BEGIN
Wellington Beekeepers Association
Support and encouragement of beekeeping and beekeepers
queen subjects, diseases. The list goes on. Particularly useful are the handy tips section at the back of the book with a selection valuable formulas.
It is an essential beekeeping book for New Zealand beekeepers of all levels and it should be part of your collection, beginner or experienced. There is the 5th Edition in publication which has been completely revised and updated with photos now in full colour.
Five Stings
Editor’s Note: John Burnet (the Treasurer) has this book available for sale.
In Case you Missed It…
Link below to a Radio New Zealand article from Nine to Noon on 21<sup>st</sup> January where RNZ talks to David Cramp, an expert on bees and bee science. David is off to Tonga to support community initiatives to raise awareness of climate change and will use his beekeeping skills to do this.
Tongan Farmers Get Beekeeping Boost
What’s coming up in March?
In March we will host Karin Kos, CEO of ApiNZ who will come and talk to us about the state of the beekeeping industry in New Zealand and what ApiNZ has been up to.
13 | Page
END
Retype exactly the span of lines from the one with "Support and encouragement" through the one with "queen subjects, diseases."; include both ends and omit the rest of the material.

■ Written answer
Support and encouragement of beekeeping and beekeepers
queen subjects, diseases. The list goes on. Particularly useful are the handy tips section at the back of the book with a selection valuable formulas.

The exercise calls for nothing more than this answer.